PROBLEM STATEMENT: Starting at the first line and ending at the last, output the data exactly.

★ ★ ★ ★ ★ ★ ★

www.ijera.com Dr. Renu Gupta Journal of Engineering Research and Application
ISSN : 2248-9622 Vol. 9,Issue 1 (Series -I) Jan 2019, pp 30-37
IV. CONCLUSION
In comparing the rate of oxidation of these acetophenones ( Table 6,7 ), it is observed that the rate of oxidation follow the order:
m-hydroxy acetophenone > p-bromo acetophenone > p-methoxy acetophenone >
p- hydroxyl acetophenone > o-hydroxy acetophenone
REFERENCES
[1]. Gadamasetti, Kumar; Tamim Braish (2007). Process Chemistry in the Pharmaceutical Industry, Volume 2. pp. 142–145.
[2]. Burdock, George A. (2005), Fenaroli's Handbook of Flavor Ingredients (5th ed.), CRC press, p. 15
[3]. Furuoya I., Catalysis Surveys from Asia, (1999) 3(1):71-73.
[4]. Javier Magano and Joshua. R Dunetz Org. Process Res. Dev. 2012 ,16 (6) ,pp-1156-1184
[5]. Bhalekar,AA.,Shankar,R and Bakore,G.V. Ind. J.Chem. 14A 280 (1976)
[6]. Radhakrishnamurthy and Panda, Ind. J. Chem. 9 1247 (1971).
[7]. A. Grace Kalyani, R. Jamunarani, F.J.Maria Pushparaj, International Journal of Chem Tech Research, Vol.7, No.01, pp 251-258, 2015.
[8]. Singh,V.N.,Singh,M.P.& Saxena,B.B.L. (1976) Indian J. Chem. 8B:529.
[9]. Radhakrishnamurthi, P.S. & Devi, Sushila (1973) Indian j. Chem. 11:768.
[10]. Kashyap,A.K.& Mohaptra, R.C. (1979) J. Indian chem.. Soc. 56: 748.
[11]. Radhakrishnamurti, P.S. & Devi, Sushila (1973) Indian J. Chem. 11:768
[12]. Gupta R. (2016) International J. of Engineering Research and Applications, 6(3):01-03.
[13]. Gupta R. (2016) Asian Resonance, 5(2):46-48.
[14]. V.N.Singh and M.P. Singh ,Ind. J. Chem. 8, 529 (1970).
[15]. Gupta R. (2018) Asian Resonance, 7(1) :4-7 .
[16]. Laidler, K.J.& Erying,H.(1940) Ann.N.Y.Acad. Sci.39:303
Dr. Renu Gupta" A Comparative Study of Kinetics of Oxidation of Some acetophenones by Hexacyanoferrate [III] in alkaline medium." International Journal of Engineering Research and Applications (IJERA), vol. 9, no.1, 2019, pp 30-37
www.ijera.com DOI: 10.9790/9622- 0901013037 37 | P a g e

★ ★ ★ ★ ★ ★ ★

ANSWER SPACE:
www.ijera.com Dr. Renu Gupta Journal of Engineering Research and Application
ISSN : 2248-9622 Vol. 9,Issue 1 (Series -I) Jan 2019, pp 30-37
IV. CONCLUSION
In comparing the rate of oxidation of these acetophenones ( Table 6,7 ), it is observed that the rate of oxidation follow the order:
m-hydroxy acetophenone > p-bromo acetophenone > p-methoxy acetophenone >
p- hydroxyl acetophenone > o-hydroxy acetophenone
REFERENCES
[1]. Gadamasetti, Kumar; Tamim Braish (2007). Process Chemistry in the Pharmaceutical Industry, Volume 2. pp. 142–145.
[2]. Burdock, George A. (2005), Fenaroli's Handbook of Flavor Ingredients (5th ed.), CRC press, p. 15
[3]. Furuoya I., Catalysis Surveys from Asia, (1999) 3(1):71-73.
[4]. Javier Magano and Joshua. R Dunetz Org. Process Res. Dev. 2012 ,16 (6) ,pp-1156-1184
[5]. Bhalekar,AA.,Shankar,R and Bakore,G.V. Ind. J.Chem. 14A 280 (1976)
[6]. Radhakrishnamurthy and Panda, Ind. J. Chem. 9 1247 (1971).
[7]. A. Grace Kalyani, R. Jamunarani, F.J.Maria Pushparaj, International Journal of Chem Tech Research, Vol.7, No.01, pp 251-258, 2015.
[8]. Singh,V.N.,Singh,M.P.& Saxena,B.B.L. (1976) Indian J. Chem. 8B:529.
[9]. Radhakrishnamurthi, P.S. & Devi, Sushila (1973) Indian j. Chem. 11:768.
[10]. Kashyap,A.K.& Mohaptra, R.C. (1979) J. Indian chem.. Soc. 56: 748.
[11]. Radhakrishnamurti, P.S. & Devi, Sushila (1973) Indian J. Chem. 11:768
[12]. Gupta R. (2016) International J. of Engineering Research and Applications, 6(3):01-03.
[13]. Gupta R. (2016) Asian Resonance, 5(2):46-48.
[14]. V.N.Singh and M.P. Singh ,Ind. J. Chem. 8, 529 (1970).
[15]. Gupta R. (2018) Asian Resonance, 7(1) :4-7 .
[16]. Laidler, K.J.& Erying,H.(1940) Ann.N.Y.Acad. Sci.39:303
Dr. Renu Gupta" A Comparative Study of Kinetics of Oxidation of Some acetophenones by Hexacyanoferrate [III] in alkaline medium." International Journal of Engineering Research and Applications (IJERA), vol. 9, no.1, 2019, pp 30-37
www.ijera.com DOI: 10.9790/9622- 0901013037 37 | P a g e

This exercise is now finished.